One of the major advantages (hallmark) of Arbitration as an ADR is its procedural flexibility. The flexible nature of arbitration means that it is well-placed to adjust, to not just short-term disputes, but also to long-term broader changes. It allows the parties to choose a procedure which is most suitable to their circumstances in order to achieve the most quick and cost-effective resolution to their disputes. One of the many procedures of Arbitration is the Documents-only Arbitration, which generally applies to straightforward, mid-to-low value disputes.
As the name suggests, documents-only arbitrations are those in which tribunals base their determinations entirely on written submissions and documentary evidence, with no opportunity to hear from counsel or take evidence from witnesses at oral hearings. In this kind of Arbitration, the parties agree for the dispute to be resolved without an oral hearing. Written documents include pleadings, evidence, and statements of witnesses. This kind of Arbitration may be useful in cases where there is no need for cross-examination of witnesses.

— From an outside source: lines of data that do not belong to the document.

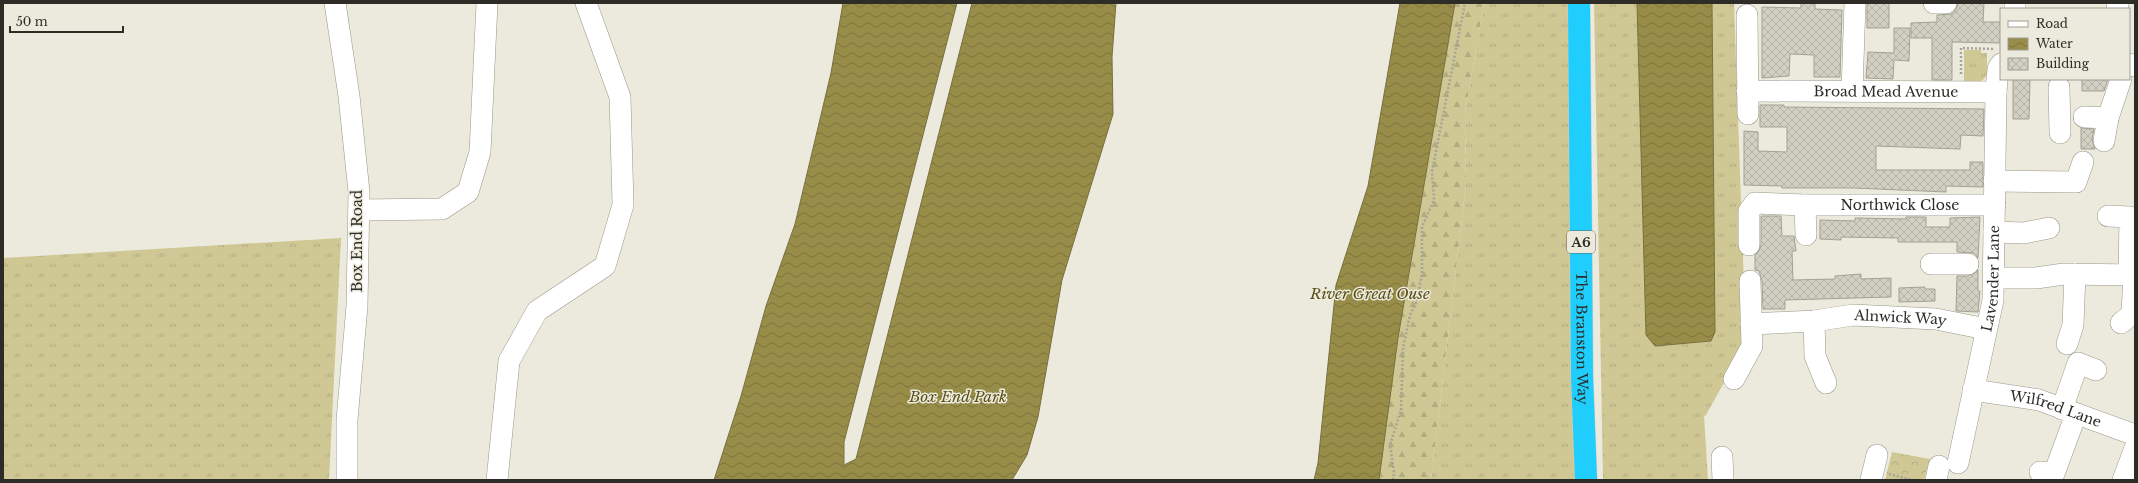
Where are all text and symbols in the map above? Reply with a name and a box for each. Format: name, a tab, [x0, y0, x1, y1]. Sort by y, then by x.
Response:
scale bar	[10, 8, 123, 34]
legend	[2000, 8, 2130, 80]
text: 50 m	[16, 14, 48, 29]
text: Road	[2036, 16, 2068, 31]
text: Water	[2035, 36, 2073, 51]
text: Building	[2036, 56, 2090, 71]
street label: Broad Mead Avenue	[1814, 82, 1958, 101]
street label: Box End Road	[348, 189, 366, 292]
street label: Northwick Close	[1841, 196, 1959, 214]
street label: Lavender Lane	[1977, 225, 2003, 333]
road number: A6	[1567, 231, 1595, 253]
street label: The Branston Way	[1572, 271, 1592, 405]
water label: River Great Ouse	[1309, 284, 1430, 303]
street label: Alnwick Way	[1853, 306, 1948, 330]
water label: Box End Park	[908, 387, 1007, 406]
street label: Wilfred Lane	[2008, 387, 2104, 431]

Documents-only Arbitration is also a cost efficient form of arbitration, since a proceeding without an oral hearing eliminates the costs such as travel costs, lawyers, witnesses, etc. It enables the tribunal to render the award in a shorter time-frame and hence it is not time-consuming. It generally enhances the efficiency of the tribunal because email becomes the primary means of communication when travel is not required. For a case to proceed on documents-only basis, it is essential for all the parties to the dispute to agree to the same since party autonomy is a significant ingredient of arbitration.
However, when this approach is being adopted, there are certain points to consider. This method may not always be possible as a matter of law and it may not be suitable for all cases (for acting as a counsel and sitting on the arbitral tribunal at the same time may not be applicable to many cases). It must be mentioned that any decision to proceed on this basis should be made as early as possible so that parties can prepare their respective submissions and approach to the proceedings accordingly. This also has converse effects for if one party makes objections early on, then the proceedings will appear to favor the material approach of one party over another. Considering the above mentioned issues, it may not be possible for all disputes to be determined on a documents-only basis.
However, in the current scenario, where COVID-19 has disrupted the daily lives of the people and where companies are struggling to adjust with the new rules of social-distancing, this method seems highly recommended as well as applicable. Parties faced with low-to-mid value disputes should consider whether the benefits of a documents-only arbitration outweigh the perceived benefits of an oral hearing. It provides parties with an innovative tool to manage time and costs while maintaining their right to be heard in a neutral forum. Given that remote working is (for now) the “new normal”, the call for documents-only arbitrations may well increase.